Nipple or armpit incision sites - milk ducts in the nipple contain bacteria and the way an implant is placed through an armpit incision means more chance of bacterial contamination
Implants placed over the muscle have a higher likelihood of developing capsular contracture
A hematoma or seroma forming after surgery
Family history of autoimmune disease or thick scarring - both of these increase the risk of developing capsular contracture
It's not always possible to say what caused a capsular contracture but whatever the cause there are options to treat it.
What to look out for
Breast implants won't ever feel 100% natural BUT they shouldn't be hard or uncomfortable.
You're actually the one who's likely to notice capsular contracture first but the only way to truly detect it is through a physical exam at your surgeon's office. You might notice a slight increase in firmness, a change in position or pain in one or both breasts.
A Board Certified plastic surgeon know what to look and feel for.

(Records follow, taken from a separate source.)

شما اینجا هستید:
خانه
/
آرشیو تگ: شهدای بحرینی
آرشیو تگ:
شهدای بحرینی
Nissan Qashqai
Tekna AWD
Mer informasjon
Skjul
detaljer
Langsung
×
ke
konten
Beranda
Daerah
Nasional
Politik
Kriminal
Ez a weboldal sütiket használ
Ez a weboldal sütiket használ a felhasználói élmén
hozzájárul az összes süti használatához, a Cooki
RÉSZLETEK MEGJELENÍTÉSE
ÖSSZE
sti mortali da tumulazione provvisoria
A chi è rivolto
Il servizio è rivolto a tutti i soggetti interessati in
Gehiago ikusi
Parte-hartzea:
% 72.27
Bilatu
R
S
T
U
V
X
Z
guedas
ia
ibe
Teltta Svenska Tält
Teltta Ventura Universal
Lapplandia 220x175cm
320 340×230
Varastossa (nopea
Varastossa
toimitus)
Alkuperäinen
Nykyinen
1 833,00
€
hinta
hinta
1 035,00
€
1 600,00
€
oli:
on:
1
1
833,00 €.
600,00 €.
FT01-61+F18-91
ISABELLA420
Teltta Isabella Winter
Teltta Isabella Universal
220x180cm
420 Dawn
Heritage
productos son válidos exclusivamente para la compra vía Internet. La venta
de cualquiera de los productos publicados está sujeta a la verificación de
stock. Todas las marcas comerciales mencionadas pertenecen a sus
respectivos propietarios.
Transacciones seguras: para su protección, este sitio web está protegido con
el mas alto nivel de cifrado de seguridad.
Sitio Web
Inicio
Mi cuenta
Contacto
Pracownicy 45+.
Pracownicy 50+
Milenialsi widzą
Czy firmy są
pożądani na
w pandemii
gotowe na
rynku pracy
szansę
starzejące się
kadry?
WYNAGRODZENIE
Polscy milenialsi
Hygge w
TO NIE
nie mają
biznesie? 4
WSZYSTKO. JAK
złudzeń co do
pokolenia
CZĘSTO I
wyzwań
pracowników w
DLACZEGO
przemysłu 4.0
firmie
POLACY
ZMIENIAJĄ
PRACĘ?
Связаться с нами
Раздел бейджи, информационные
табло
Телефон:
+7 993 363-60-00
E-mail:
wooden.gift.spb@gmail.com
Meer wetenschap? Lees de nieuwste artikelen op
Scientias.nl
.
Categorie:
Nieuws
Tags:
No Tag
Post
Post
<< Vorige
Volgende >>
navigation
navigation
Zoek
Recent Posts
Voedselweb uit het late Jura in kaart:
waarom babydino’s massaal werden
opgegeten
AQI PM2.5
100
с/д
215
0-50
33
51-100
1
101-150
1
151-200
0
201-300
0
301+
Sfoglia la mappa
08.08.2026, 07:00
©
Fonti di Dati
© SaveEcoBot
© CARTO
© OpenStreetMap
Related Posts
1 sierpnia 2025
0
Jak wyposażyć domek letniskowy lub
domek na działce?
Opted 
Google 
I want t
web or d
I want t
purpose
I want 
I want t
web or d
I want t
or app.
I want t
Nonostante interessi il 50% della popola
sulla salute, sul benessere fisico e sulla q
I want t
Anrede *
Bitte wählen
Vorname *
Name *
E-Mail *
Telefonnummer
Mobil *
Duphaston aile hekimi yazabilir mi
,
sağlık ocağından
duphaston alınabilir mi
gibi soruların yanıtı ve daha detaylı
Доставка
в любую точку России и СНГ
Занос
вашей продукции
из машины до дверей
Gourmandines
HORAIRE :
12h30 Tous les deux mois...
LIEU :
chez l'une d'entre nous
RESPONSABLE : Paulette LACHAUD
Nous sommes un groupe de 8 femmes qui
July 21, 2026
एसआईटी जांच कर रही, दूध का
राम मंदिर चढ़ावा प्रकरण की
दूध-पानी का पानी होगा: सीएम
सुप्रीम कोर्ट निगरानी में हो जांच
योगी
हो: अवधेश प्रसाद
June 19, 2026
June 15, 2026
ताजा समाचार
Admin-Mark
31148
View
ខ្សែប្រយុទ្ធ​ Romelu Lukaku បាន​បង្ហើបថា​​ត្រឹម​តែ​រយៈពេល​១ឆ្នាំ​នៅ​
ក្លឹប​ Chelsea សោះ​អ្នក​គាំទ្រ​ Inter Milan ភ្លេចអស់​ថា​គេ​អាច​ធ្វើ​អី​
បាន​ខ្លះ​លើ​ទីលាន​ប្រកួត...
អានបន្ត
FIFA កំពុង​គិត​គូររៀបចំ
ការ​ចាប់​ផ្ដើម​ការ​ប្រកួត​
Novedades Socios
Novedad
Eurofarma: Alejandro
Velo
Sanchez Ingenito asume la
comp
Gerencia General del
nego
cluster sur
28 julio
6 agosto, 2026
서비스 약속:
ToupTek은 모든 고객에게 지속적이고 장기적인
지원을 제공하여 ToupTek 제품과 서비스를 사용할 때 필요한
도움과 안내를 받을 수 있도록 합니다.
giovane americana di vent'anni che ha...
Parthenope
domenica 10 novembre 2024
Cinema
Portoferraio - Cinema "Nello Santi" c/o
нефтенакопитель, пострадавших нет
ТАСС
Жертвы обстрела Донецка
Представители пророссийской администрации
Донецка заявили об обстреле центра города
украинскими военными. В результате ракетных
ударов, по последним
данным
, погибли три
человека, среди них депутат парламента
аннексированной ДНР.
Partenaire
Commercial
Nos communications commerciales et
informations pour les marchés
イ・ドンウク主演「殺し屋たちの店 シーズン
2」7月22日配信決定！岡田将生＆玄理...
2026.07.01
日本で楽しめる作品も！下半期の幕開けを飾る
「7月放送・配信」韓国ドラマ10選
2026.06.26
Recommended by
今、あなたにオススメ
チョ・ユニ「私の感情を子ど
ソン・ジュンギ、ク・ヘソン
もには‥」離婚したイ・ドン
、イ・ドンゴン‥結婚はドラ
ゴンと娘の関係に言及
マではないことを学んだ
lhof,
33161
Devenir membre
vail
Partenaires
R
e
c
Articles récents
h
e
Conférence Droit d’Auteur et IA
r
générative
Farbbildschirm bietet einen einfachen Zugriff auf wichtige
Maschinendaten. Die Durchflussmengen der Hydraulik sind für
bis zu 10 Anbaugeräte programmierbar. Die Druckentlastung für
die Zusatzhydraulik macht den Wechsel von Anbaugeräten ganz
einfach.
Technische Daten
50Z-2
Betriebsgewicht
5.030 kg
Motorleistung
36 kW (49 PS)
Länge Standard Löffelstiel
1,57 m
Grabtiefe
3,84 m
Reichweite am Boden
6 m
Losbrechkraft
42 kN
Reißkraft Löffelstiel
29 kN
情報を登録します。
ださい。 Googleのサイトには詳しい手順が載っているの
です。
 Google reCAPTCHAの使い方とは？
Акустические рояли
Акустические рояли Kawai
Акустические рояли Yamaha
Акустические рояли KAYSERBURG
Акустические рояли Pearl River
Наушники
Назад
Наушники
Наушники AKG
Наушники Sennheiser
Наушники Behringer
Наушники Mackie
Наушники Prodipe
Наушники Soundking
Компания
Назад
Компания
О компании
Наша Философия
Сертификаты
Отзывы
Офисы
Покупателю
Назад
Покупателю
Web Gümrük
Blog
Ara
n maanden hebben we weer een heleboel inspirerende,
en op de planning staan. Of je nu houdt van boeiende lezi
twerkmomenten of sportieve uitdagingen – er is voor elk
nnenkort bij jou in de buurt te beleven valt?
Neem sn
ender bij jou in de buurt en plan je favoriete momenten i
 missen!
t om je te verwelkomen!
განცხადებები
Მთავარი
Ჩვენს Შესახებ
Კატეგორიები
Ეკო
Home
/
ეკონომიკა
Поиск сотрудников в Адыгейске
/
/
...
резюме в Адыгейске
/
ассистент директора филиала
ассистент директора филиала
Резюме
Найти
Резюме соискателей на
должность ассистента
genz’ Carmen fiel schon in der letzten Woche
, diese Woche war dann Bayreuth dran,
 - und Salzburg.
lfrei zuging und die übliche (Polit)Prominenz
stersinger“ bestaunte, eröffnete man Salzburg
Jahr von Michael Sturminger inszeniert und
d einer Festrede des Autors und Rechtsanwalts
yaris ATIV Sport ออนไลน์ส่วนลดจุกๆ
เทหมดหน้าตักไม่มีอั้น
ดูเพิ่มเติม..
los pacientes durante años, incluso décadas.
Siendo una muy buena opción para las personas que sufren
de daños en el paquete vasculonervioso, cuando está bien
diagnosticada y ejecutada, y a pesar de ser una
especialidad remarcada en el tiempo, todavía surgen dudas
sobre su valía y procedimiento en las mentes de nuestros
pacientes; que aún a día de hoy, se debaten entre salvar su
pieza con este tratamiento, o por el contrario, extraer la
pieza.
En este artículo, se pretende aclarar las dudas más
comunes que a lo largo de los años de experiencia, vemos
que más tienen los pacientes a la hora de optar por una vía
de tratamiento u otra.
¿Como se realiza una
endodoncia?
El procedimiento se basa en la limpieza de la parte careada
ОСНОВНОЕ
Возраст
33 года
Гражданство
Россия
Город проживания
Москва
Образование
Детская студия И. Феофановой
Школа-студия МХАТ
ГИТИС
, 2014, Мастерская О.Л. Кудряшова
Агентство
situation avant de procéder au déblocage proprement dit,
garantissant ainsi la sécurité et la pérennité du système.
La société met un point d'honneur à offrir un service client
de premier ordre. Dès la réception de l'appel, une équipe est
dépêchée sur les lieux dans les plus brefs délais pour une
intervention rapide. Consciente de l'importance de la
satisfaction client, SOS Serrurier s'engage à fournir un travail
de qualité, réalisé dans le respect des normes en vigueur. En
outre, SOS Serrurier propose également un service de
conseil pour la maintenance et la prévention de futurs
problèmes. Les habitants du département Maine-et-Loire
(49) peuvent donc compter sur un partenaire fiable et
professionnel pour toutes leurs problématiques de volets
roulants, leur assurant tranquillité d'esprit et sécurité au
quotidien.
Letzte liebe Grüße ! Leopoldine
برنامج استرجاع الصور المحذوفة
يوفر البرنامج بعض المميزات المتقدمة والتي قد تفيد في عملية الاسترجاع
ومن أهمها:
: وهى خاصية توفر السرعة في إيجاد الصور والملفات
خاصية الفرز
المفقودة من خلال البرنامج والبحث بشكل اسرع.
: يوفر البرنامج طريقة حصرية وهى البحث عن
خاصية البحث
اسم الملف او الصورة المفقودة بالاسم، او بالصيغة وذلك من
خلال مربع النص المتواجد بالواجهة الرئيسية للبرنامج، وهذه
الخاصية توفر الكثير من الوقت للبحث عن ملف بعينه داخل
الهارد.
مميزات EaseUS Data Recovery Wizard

Here is how capsular contracture is graded:
All breast implants without complications are considered Grade I.
Grade II is not harmful to you or your body but it may be uncomfortable, causing pain and a change in the look of your breasts (not ideal when you had a breast augmentation to make your boobies look great!).
Higher grades III & IV of capsular contracture pose more of a risk. If the tightness of the scar capsule is too much, it will be more painful, distorted, and may cause a breast implant to rupture.
Although surgical complications can sound scary, having the knowledge and awareness is you first line of defense! If you know what to look out for you are more likely to reach out for advice and reassurance from your plastic surgeon sooner than later.
Plastic surgeons can use special techniques to limit the chances of bacterial contamination during surgery, like the use of a keller funnel. Some breast implant manufacturers (e.g Sientra) include coverage for capsular contracture in their warranties.
You know your breasts better than anyone so if something doesn't look or feel right to you, reach out to your plastic surgeon. Early intervention is best.